[Start of section]

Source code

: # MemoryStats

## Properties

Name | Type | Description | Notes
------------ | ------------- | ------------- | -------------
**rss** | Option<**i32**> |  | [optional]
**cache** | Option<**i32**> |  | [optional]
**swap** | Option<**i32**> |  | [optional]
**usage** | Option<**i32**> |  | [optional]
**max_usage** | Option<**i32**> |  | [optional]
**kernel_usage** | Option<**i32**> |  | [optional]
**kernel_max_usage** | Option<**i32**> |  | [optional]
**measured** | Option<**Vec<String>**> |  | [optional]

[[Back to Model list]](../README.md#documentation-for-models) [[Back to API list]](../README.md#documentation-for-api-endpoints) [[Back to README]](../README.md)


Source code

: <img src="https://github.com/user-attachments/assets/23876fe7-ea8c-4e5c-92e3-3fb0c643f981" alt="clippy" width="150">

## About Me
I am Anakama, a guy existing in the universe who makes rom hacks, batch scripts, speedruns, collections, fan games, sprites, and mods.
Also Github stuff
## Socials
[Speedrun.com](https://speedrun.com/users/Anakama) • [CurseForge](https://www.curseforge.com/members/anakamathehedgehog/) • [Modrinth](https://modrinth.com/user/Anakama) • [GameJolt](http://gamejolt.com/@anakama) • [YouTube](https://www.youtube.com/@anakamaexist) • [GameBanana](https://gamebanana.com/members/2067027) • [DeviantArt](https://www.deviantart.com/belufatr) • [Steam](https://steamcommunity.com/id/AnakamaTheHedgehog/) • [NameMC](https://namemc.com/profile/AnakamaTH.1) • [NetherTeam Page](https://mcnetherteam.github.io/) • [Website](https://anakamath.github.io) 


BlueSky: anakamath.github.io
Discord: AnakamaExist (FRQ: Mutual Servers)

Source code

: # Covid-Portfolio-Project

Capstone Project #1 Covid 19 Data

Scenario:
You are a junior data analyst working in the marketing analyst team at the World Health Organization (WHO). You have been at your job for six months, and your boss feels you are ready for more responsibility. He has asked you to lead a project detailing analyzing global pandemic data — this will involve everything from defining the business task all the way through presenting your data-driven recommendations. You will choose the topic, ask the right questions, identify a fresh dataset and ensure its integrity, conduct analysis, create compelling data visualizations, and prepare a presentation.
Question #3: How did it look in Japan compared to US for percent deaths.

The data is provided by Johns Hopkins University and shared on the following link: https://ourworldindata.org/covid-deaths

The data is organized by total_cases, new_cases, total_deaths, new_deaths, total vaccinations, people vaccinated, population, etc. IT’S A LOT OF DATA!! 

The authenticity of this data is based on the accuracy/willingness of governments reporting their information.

[End of section]

§ **ASSIGNMENT**
Transcribe all three entries above line for line, keeping every character, symbol and link unchanged.

§ **REPLY TO THE EXERCISE**
Source code

: # MemoryStats

## Properties

Name | Type | Description | Notes
------------ | ------------- | ------------- | -------------
**rss** | Option<**i32**> |  | [optional]
**cache** | Option<**i32**> |  | [optional]
**swap** | Option<**i32**> |  | [optional]
**usage** | Option<**i32**> |  | [optional]
**max_usage** | Option<**i32**> |  | [optional]
**kernel_usage** | Option<**i32**> |  | [optional]
**kernel_max_usage** | Option<**i32**> |  | [optional]
**measured** | Option<**Vec<String>**> |  | [optional]

[[Back to Model list]](../README.md#documentation-for-models) [[Back to API list]](../README.md#documentation-for-api-endpoints) [[Back to README]](../README.md)


Source code

: <img src="https://github.com/user-attachments/assets/23876fe7-ea8c-4e5c-92e3-3fb0c643f981" alt="clippy" width="150">

## About Me
I am Anakama, a guy existing in the universe who makes rom hacks, batch scripts, speedruns, collections, fan games, sprites, and mods.
Also Github stuff
## Socials
[Speedrun.com](https://speedrun.com/users/Anakama) • [CurseForge](https://www.curseforge.com/members/anakamathehedgehog/) • [Modrinth](https://modrinth.com/user/Anakama) • [GameJolt](http://gamejolt.com/@anakama) • [YouTube](https://www.youtube.com/@anakamaexist) • [GameBanana](https://gamebanana.com/members/2067027) • [DeviantArt](https://www.deviantart.com/belufatr) • [Steam](https://steamcommunity.com/id/AnakamaTheHedgehog/) • [NameMC](https://namemc.com/profile/AnakamaTH.1) • [NetherTeam Page](https://mcnetherteam.github.io/) • [Website](https://anakamath.github.io) 


BlueSky: anakamath.github.io
Discord: AnakamaExist (FRQ: Mutual Servers)

Source code

: # Covid-Portfolio-Project

Capstone Project #1 Covid 19 Data

Scenario:
You are a junior data analyst working in the marketing analyst team at the World Health Organization (WHO). You have been at your job for six months, and your boss feels you are ready for more responsibility. He has asked you to lead a project detailing analyzing global pandemic data — this will involve everything from defining the business task all the way through presenting your data-driven recommendations. You will choose the topic, ask the right questions, identify a fresh dataset and ensure its integrity, conduct analysis, create compelling data visualizations, and prepare a presentation.
Question #3: How did it look in Japan compared to US for percent deaths.

The data is provided by Johns Hopkins University and shared on the following link: https://ourworldindata.org/covid-deaths

The data is organized by total_cases, new_cases, total_deaths, new_deaths, total vaccinations, people vaccinated, population, etc. IT’S A LOT OF DATA!! 

The authenticity of this data is based on the accuracy/willingness of governments reporting their information.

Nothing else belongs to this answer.